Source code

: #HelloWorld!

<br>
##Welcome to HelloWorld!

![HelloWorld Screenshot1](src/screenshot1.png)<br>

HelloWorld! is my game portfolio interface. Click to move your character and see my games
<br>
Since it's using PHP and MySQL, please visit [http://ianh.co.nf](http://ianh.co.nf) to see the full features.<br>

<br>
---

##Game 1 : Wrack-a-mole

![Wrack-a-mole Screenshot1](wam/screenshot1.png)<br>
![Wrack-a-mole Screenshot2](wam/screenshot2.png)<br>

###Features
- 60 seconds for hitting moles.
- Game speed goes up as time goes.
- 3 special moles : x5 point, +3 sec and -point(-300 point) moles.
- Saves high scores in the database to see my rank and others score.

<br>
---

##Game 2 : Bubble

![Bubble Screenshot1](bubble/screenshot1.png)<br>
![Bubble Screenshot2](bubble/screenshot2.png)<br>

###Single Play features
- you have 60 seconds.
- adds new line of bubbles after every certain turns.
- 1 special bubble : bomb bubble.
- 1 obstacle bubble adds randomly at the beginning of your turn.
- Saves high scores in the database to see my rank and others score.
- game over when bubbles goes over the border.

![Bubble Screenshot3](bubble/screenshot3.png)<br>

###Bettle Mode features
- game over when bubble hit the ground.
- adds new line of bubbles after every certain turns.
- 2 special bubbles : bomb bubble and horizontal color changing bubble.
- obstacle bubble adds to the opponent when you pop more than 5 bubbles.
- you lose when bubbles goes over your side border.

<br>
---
::::
### TASK STATEMENT
Reproduce everything in the material from the line containing "###Features" down to its last line, with both of those lines included.

### ANSWER SECTION
###Features
- 60 seconds for hitting moles.
- Game speed goes up as time goes.
- 3 special moles : x5 point, +3 sec and -point(-300 point) moles.
- Saves high scores in the database to see my rank and others score.

<br>
---

##Game 2 : Bubble

![Bubble Screenshot1](bubble/screenshot1.png)<br>
![Bubble Screenshot2](bubble/screenshot2.png)<br>

###Single Play features
- you have 60 seconds.
- adds new line of bubbles after every certain turns.
- 1 special bubble : bomb bubble.
- 1 obstacle bubble adds randomly at the beginning of your turn.
- Saves high scores in the database to see my rank and others score.
- game over when bubbles goes over the border.

![Bubble Screenshot3](bubble/screenshot3.png)<br>

###Bettle Mode features
- game over when bubble hit the ground.
- adds new line of bubbles after every certain turns.
- 2 special bubbles : bomb bubble and horizontal color changing bubble.
- obstacle bubble adds to the opponent when you pop more than 5 bubbles.
- you lose when bubbles goes over your side border.

<br>
---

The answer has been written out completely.